__Exercise directions__
Please restate each entry below, word for word.

__Provided material__

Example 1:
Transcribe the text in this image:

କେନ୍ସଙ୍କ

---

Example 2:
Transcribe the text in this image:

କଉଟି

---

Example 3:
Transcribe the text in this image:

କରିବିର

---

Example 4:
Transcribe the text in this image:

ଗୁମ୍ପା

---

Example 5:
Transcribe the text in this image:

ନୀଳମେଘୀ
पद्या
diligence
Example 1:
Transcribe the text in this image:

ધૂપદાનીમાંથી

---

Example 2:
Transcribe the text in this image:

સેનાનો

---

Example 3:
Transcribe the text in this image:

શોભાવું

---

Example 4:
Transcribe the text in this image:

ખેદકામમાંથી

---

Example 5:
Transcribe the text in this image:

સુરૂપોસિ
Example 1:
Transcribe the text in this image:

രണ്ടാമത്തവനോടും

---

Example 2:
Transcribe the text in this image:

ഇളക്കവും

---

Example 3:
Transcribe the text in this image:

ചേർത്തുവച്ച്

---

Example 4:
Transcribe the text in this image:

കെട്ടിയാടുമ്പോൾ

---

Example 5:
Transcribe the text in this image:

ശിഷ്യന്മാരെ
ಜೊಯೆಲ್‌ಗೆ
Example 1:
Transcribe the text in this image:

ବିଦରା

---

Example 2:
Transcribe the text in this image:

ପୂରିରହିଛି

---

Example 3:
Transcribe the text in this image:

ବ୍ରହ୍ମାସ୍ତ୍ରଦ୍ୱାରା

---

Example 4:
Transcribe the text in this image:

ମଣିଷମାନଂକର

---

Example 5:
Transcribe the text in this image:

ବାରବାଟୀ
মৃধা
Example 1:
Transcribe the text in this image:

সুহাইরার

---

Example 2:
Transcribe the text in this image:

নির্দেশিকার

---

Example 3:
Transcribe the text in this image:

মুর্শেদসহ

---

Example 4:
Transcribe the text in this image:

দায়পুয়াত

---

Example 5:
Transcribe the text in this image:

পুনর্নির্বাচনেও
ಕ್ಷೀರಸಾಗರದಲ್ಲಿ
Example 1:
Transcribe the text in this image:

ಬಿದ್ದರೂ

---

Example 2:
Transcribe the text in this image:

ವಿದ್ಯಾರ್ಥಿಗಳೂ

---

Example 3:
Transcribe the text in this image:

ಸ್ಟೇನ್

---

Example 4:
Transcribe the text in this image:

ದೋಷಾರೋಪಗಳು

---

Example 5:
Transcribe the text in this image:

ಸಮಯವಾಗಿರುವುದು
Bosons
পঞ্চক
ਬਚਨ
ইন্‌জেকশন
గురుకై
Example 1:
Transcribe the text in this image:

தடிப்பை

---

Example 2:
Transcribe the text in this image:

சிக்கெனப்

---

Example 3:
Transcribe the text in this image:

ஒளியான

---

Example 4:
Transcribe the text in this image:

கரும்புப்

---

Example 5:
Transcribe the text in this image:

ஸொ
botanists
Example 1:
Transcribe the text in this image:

__Solved problem__
Example 1:
Transcribe the text in this image:

କେନ୍ସଙ୍କ

---

Example 2:
Transcribe the text in this image:

କଉଟି

---

Example 3:
Transcribe the text in this image:

କରିବିର

---

Example 4:
Transcribe the text in this image:

ଗୁମ୍ପା

---

Example 5:
Transcribe the text in this image:

ନୀଳମେଘୀ
पद्या
diligence
Example 1:
Transcribe the text in this image:

ધૂપદાનીમાંથી

---

Example 2:
Transcribe the text in this image:

સેનાનો

---

Example 3:
Transcribe the text in this image:

શોભાવું

---

Example 4:
Transcribe the text in this image:

ખેદકામમાંથી

---

Example 5:
Transcribe the text in this image:

સુરૂપોસિ
Example 1:
Transcribe the text in this image:

രണ്ടാമത്തവനോടും

---

Example 2:
Transcribe the text in this image:

ഇളക്കവും

---

Example 3:
Transcribe the text in this image:

ചേർത്തുവച്ച്

---

Example 4:
Transcribe the text in this image:

കെട്ടിയാടുമ്പോൾ

---

Example 5:
Transcribe the text in this image:

ശിഷ്യന്മാരെ
ಜೊಯೆಲ್‌ಗೆ
Example 1:
Transcribe the text in this image:

ବିଦରା

---

Example 2:
Transcribe the text in this image:

ପୂରିରହିଛି

---

Example 3:
Transcribe the text in this image:

ବ୍ରହ୍ମାସ୍ତ୍ରଦ୍ୱାରା

---

Example 4:
Transcribe the text in this image:

ମଣିଷମାନଂକର

---

Example 5:
Transcribe the text in this image:

ବାରବାଟୀ
মৃধা
Example 1:
Transcribe the text in this image:

সুহাইরার

---

Example 2:
Transcribe the text in this image:

নির্দেশিকার

---

Example 3:
Transcribe the text in this image:

মুর্শেদসহ

---

Example 4:
Transcribe the text in this image:

দায়পুয়াত

---

Example 5:
Transcribe the text in this image:

পুনর্নির্বাচনেও
ಕ್ಷೀರಸಾಗರದಲ್ಲಿ
Example 1:
Transcribe the text in this image:

ಬಿದ್ದರೂ

---

Example 2:
Transcribe the text in this image:

ವಿದ್ಯಾರ್ಥಿಗಳೂ

---

Example 3:
Transcribe the text in this image:

ಸ್ಟೇನ್

---

Example 4:
Transcribe the text in this image:

ದೋಷಾರೋಪಗಳು

---

Example 5:
Transcribe the text in this image:

ಸಮಯವಾಗಿರುವುದು
Bosons
পঞ্চক
ਬਚਨ
ইন্‌জেকশন
గురుకై
Example 1:
Transcribe the text in this image:

தடிப்பை

---

Example 2:
Transcribe the text in this image:

சிக்கெனப்

---

Example 3:
Transcribe the text in this image:

ஒளியான

---

Example 4:
Transcribe the text in this image:

கரும்புப்

---

Example 5:
Transcribe the text in this image:

ஸொ
botanists
Example 1:
Transcribe the text in this image:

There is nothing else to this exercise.